» SUPPLIED RECORDS
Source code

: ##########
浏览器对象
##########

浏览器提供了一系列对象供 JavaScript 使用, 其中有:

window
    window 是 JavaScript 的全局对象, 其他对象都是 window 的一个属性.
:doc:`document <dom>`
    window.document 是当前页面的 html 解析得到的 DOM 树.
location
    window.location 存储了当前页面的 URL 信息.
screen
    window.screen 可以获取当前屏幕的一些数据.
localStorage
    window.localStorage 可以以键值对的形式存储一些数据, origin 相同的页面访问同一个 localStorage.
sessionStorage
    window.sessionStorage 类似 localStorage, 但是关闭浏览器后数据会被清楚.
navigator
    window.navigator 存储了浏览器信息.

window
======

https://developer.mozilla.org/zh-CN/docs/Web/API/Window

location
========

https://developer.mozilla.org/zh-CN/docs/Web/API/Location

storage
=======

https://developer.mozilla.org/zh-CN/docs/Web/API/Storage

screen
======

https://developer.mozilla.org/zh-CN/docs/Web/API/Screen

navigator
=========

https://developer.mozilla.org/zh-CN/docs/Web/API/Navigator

» WORK TO COMPLETE
What's needed is every line of the listing, transcribed word for word.

» EXERCISE RESULT
Source code

: ##########
浏览器对象
##########

浏览器提供了一系列对象供 JavaScript 使用, 其中有:

window
    window 是 JavaScript 的全局对象, 其他对象都是 window 的一个属性.
:doc:`document <dom>`
    window.document 是当前页面的 html 解析得到的 DOM 树.
location
    window.location 存储了当前页面的 URL 信息.
screen
    window.screen 可以获取当前屏幕的一些数据.
localStorage
    window.localStorage 可以以键值对的形式存储一些数据, origin 相同的页面访问同一个 localStorage.
sessionStorage
    window.sessionStorage 类似 localStorage, 但是关闭浏览器后数据会被清楚.
navigator
    window.navigator 存储了浏览器信息.

window
======

https://developer.mozilla.org/zh-CN/docs/Web/API/Window

location
========

https://developer.mozilla.org/zh-CN/docs/Web/API/Location

storage
=======

https://developer.mozilla.org/zh-CN/docs/Web/API/Storage

screen
======

https://developer.mozilla.org/zh-CN/docs/Web/API/Screen

navigator
=========

https://developer.mozilla.org/zh-CN/docs/Web/API/Navigator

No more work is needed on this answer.